The government also claimed that 1,559 Indian and multinational companies were investing in Jammu and Kashmir.

Varennes said the G20 countries were “unwittingly providing a veneer of support to a facade of normalcy” at a time “when massive human rights violations, illegal and arbitrary arrests, political persecutions, restrictions and even suppression of free media and human rights defenders continue to escalate”.

Although Varennes did not mention names, he appeared to be referring to the arrest of journalists and human rights defenders in Jammu and Kashmir.

“International human rights obligations and the UN Declaration of Human Rights should still be upheld by organisations such as the G20,” Varennes said. “The situation in Jammu and Kashmir should be decried and condemned, not pushed under the rug and ignored with the holding of this meeting.”

India rejected the remarks and accused Varennes of acting “irresponsibly”. India’s permanent mission to the UN in Geneva rejected the statement as “baseless and unwarranted allegations”.

“As G20 president, it’s India’s prerogative to host its meeting in any part of the country,” the Indian mission tweeted.

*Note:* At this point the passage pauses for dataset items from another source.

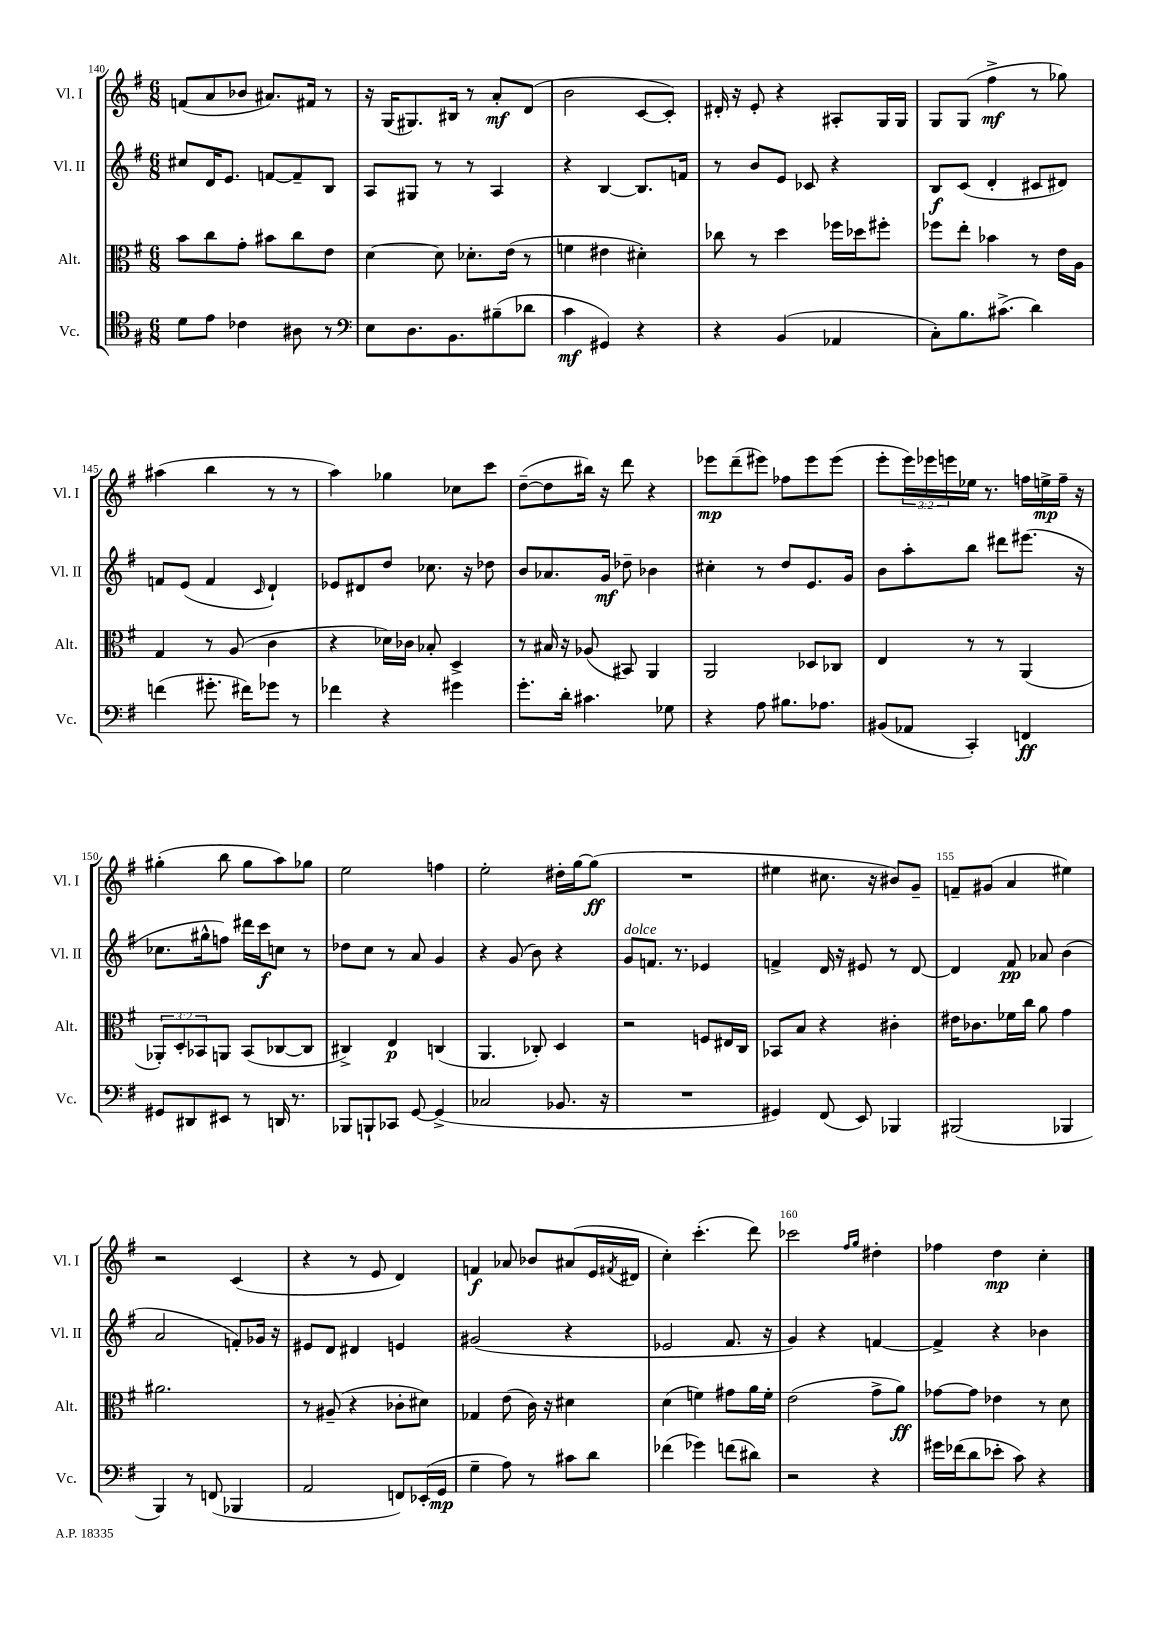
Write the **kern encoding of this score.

**kern	**kern	**kern	**kern
*staff4	*staff3	*staff2	*staff1
*clefC4	*clefC3	*clefG2	*clefG2
*k[f#]	*k[f#]	*k[f#]	*k[f#]
*M6/8	*M6/8	*M6/8	*M6/8
8d	8b	8cc#	(8f
8e	8cc	16d	8a
.	.	8.e	.
4c-	8g'	.	8b-
.	8b#	[8f	8.a#)
8A#	8cc	8f~]	.
.	.	.	16f#
8r	8e	8B	8r
=	=	=	=
*clefF4	*	*	*
8E	[4d	8A	16r
.	.	.	(16G
8.D	.	8G#	8.G#)
.	8d]	8r	.
8.BB	.	.	16B#
.	8.d-'	8r	8r
(8B#~	.	4A	8a'
.	(16e	.	.
8d-	8r	.	(8d
=	=	=	=
4c	4f	4r	2b
4GG#)	4e#	[4B	.
4r	4d#')	8.B]	[8c
.	.	.	8c'])
.	.	16f	.
=	=	=	=
4r	8cc-	8r	16d#'
.	.	.	16r
.	8r	8b	8e'
(4BB	4dd	8e	4r
.	.	8c-	.
4AA-	16ff-	4r	8A#'
.	16dd-	.	.
.	8ff#'	.	16G
.	.	.	16G
=	=	=	=
8C')	8ff-	8B	8G
8.B	8ee'	(8c	(8G
.	4b-	4d'	4ff#^
(8.c#^	.	.	.
4d)	8r	8c#	8r
.	16e	8d#)	8gg-)
.	16A	.	.
=	=	=	=
(4f	4G	8f	(4aa#
.	.	(8e	.
8.g#'	8r	4f	4bb
.	(8A	.	.
16f#)	.	.	.
.	.	16qqc	.
8g-	4c	4d`)	8r
8r	.	.	8r
=	=	=	=
4f-	4r	8e-	4aa)
.	.	8d#	.
4r	16d-)	8dd	4gg-
.	16c-	.	.
.	8B-'	8.cc-	.
4g#	4D^	.	8cc-
.	.	16r	.
.	.	8dd-	8ccc
=	=	=	=
8.g'	8r	8b	([8dd~
.	16B#	8.a-	8dd]
16d'	16r	.	.
4.c#	(8A-	.	16bb#)
.	.	16g	16r
.	8BB#)	8dd-~	8ddd
.	4AA	4b-	4r
8G-	.	.	.
=	=	=	=
4r	2AA	4cc#'	8eee-
.	.	.	(8ddd~
8A	.	8r	8eee#)
8.B#	.	8dd	8ff-
.	8D-	8.e	8eee#
8.A-	.	.	.
.	8C-	.	(8eee#
.	.	16g	.
=	=	=	=
(8BB#	4E	8b	8eee'
8AA-	.	8aa'	24eee)
.	.	.	24eee-
.	.	.	24eee
4CC')	8r	8bb	16ee-
.	.	.	8.r
.	8r	8ddd#	.
4FF	(4AA	(8.eee#	16ff
.	.	.	16ee^
.	.	.	16ff~
.	.	16r	16r
=	=	=	=
8GG#	12AA-')	8.cc-	(4gg#'
.	12D'	.	.
8DD#	.	.	.
.	12BB-	.	.
.	.	16gg#^^	.
8EE#	8AA	8ff)	8bb
8r	(8BB-	16ddd#	8gg#
.	.	16ccc	.
16DD	[8C-	8cc	8aa)
8.r	.	.	.
.	8C-]	8r	8gg-
=	=	=	=
8BBB-	4C#^)	8dd-	2ee
8BBB`	.	8cc	.
8CC-	4E	8r	.
[8GG	.	8a	.
(4GG^]	(4C	4g	4ff
=	=	=	=
2C-	4.AA	4r	2ee'
.	.	(8g	.
.	8C-')	8b)	.
8.BB-	4D	4r	16dd#'
.	.	.	[16gg
.	.	.	(8gg]
16r	.	.	.
=	=	=	=
2.r	2r	8g	2.r
.	.	8.f	.
.	.	8.r	.
.	8F	4e-	.
.	16E#	.	.
.	16C	.	.
=	=	=	=
4GG#)	8BB-	4f^	4ee#
.	8B	.	.
(8FF#	4r	16d	8.cc#
.	.	16r	.
8EE)	.	8e#	.
.	.	.	16r
4BBB-	4c#'	8r	8b#)
.	.	[8d	8g~
=	=	=	=
(2BBB#	16e#	4d]	8f~
.	8.c-	.	.
.	.	.	(8g#
.	16f-	8f#	4a
.	16cc	.	.
.	8a	8a-	.
4BBB-	4g	(4b	4ee#)
=	=	=	=
4BBB)	2.a#	2a	2r
8r	.	.	.
(8FF	.	.	.
4BBB-	.	8f')	(4c
.	.	16g-	.
.	.	16r	.
=	=	=	=
2AA	8r	8e#	4r
.	(8A#~	8d	.
.	4r	4d#	8r
.	.	.	8e
8FF)	8c-'	4e	4d)
(16EE-'	8d#)	.	.
16GG	.	.	.
=	=	=	=
4G~	4G-	(2g#	4f
8A)	(8e	.	8a-
8r	16c)	.	8b-
.	16r	.	.
8c#	4d#	4r	(8a#
8d	.	.	16e
.	.	.	8qf#
.	.	.	16d#
=	=	=	=
(4f-	(4d	2e-	4cc')
4g-)	4f)	.	(4.ccc'
(8f	8g#	8.f#	.
8d#)	16a	.	8ddd)
.	16f'	16r	.
=	=	=	=
2r	(2e	4g)	2ccc-
.	.	4r	.
.	.	.	16qqff#
.	.	.	16qqgg
4r	8g^	[4f	4dd#'
.	8a)	.	.
=	=	=	=
16g#	[8g-	4f^]	4ff-
(16f-	.	.	.
8d	8g-]	.	.
8e-'	4e-	4r	4dd
8c)	.	.	.
4r	8r	4b-	4cc'
.	8d	.	.
==	==	==	==
*-	*-	*-	*-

The mission said it was “aghast” that the UN special rapporteur had “acted irresponsibly to politicise this issue, misused his position as SR to publicise on social media his presumptive and prejudiced conclusions in a gross violation of the Code of Conduct for SRs”.

Grand preparations are under way in Srinagar to host the foreign delegates. The session — the third G20 working group meeting on tourism — is aimed at conveying a strong message of normality in Kashmir to the global community. Around 50 delegates are expected to participate. Pakistan and China have opposed the meeting.

There has been, however, a spike in militancy in Jammu and Kashmir, forcing the authorities to engage elite marine commandos and the Black Cats to thwart possible attacks.

A high-profile security meeting in Srinagar recently decided to deploy the Marcos, a special forces unit of the Indian Navy, and the National Security Guards, popularly called the Black Cats, to secure meeting venues in Srinagar.